* [Saved entries]
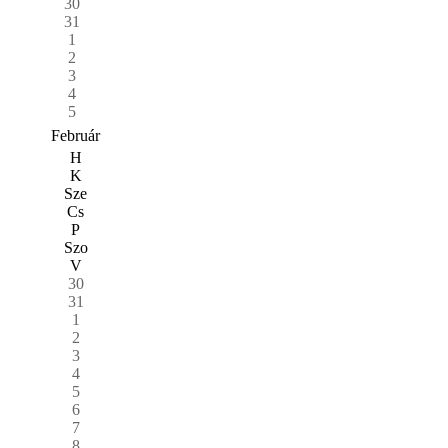
30
31
1
2
3
4
5
Február
H
K
Sze
Cs
P
Szo
V
30
31
1
2
3
4
5
6
7
8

* [What is needed] Reproduce each line of the records exactly and exclude any images.

* [Problem solution]
30
31
1
2
3
4
5
Február
H
K
Sze
Cs
P
Szo
V
30
31
1
2
3
4
5
6
7
8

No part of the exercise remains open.